Other vineyard owners with more than 1 ha in Chambertin are Domaine Jean-Louis Trapet, Domaine Rossignol-Trapet and Camus Père et Fils. Between 0.5 ha and 1 ha each is held by Louis Latour, Domaine Jacques Prieur and Domaine Leroy.

==Overview of the "Chambertin" vineyards==
Together, the nine "Chambertin" Grand Cru vineyards of Gevrey-Chambertin form a continuous area which roughly forms a rectangle 2 km by 500 m in size, situated just south of the town of Gevrey-Chambertin itself. In three of the vineyards, the producers are free to choose between two Grand Cru appellations.

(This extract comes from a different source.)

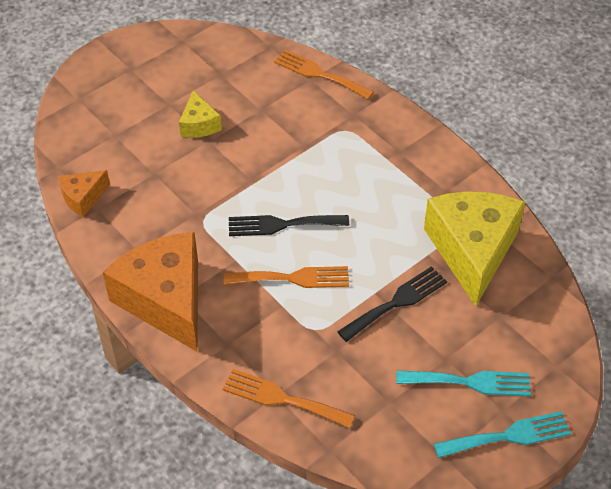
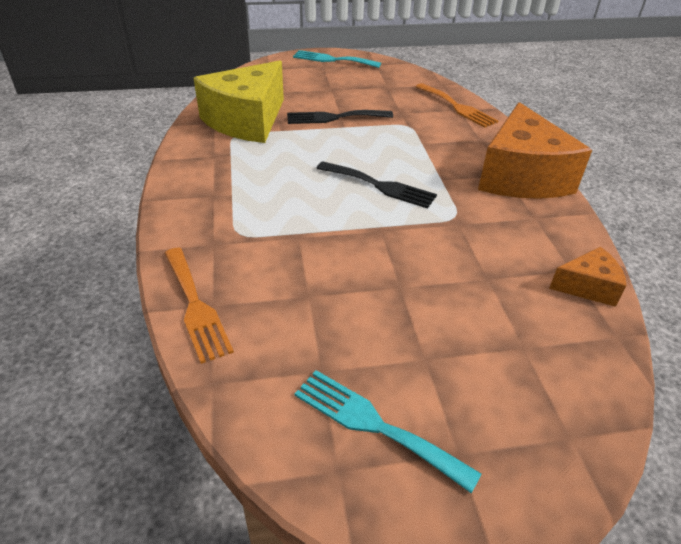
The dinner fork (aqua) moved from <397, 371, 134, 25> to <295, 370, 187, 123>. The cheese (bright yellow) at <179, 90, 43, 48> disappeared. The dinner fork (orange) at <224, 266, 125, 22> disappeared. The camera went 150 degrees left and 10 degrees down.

| Grand Cru | Relative position | May also be called | Vineyard surface (2007) | Average annual production (2003–2007) |
|---|---|---|---|---|
| Chambertin | West (Southwest) |  | 15 hectares (37 acres) | 454 hl |
| Chambertin-Clos de Bèze | West (Northwest) | Chambertin | 14.40 hectares (35.6 acres) | 444 hl |
| Charmes-Chambertin | East (Southeast) | (Mazoyères-Chambertin) | 29.57 hectares (73.1 acres) | 1,112 hl |
| Mazoyères-Chambertin | Southeast | Charmes-Chambertin | 1.83 hectares (4.5 acres) | 67 hl |
| Chapelle-Chambertin | Northeast |  | 5.49 hectares (13.6 acres) | 159 hl |
| Griotte-Chambertin | East |  | 2.71 hectares (6.7 acres) | 92 hl |
| Latricières-Chambertin | Southwest |  | 7.05 hectares (17.4 acres) | 308 hl |
| Mazis-Chambertin | North |  | 9.27 hectares (22.9 acres) | 322 hl |
| Ruchottes-Chambertin | Northwest |  | 3.07 hectares (7.6 acres) | 102 hl |

In general, Chambertin and Chambertin-Clos de Bèze are seen as one notch above the other seven Grands Crus in quality. This is also reflected in a small difference in the allowed yield, where Chambertin and Chambertin-Clos de Bèze are restricted to a base yield of 35 hl/ha, while the other seven are allowed 37 hl/ha.